[Bounding box coordinate data]
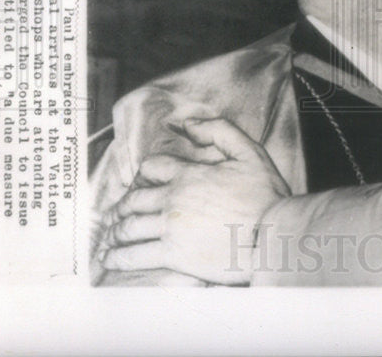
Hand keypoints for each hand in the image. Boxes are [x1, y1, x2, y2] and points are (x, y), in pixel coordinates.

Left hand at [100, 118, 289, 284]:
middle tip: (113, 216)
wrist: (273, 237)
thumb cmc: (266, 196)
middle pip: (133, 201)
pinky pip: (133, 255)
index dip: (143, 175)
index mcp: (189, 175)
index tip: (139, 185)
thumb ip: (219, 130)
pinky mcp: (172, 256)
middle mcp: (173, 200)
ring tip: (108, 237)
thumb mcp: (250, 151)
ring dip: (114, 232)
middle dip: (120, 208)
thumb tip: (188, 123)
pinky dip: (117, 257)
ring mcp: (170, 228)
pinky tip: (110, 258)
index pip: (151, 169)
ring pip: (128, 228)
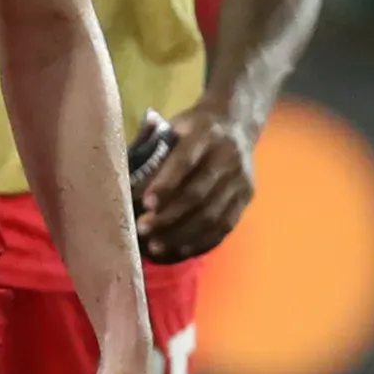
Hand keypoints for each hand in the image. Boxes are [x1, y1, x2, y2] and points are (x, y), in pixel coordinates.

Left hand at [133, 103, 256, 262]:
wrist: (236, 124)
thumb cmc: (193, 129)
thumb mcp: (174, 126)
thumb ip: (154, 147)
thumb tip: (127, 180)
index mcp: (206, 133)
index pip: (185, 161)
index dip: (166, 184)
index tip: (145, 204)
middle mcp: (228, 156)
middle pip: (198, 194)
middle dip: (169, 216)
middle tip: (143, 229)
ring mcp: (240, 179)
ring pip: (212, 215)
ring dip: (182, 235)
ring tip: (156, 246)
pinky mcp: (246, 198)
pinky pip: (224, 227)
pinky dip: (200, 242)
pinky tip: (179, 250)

...

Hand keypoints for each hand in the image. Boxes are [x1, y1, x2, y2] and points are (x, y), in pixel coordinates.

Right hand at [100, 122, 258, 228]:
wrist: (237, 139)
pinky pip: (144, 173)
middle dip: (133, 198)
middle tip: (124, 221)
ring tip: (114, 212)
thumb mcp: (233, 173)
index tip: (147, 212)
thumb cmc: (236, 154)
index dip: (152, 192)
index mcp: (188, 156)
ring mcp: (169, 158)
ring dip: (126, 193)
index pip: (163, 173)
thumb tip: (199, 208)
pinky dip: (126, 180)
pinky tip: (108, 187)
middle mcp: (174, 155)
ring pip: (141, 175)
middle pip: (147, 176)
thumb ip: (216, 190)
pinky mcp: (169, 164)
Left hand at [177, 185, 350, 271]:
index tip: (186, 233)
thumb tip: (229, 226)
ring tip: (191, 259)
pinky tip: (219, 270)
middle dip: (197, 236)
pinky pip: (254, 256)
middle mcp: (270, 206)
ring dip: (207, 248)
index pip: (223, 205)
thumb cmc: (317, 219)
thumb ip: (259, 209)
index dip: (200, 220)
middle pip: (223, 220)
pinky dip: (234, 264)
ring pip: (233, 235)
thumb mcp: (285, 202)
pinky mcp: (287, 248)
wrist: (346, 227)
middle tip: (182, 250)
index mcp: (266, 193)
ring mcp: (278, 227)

==

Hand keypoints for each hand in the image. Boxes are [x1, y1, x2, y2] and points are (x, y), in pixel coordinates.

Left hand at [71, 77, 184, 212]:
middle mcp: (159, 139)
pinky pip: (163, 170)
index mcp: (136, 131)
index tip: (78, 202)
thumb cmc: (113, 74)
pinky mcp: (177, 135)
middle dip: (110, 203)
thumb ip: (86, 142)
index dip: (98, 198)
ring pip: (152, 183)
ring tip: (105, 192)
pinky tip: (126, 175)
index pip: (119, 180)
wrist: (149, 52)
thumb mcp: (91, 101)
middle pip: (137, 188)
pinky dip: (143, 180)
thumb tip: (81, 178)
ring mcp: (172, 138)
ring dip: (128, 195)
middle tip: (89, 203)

Exercise instructions: Reproduce exactly the lines above from the line with "index tip: (145, 204)" to the line with "pinky tip: (179, 250)", including both, and add nothing.

Answer box:
index tip: (145, 204)
middle mcp: (228, 156)
middle pip: (198, 194)
middle dip: (169, 216)
middle tip: (143, 229)
ring mcp: (240, 179)
ring pip: (212, 215)
ring dip: (182, 235)
ring tip: (156, 246)
pinky mcp: (246, 198)
pinky pip: (224, 227)
pinky dip: (200, 242)
pinky tip: (179, 250)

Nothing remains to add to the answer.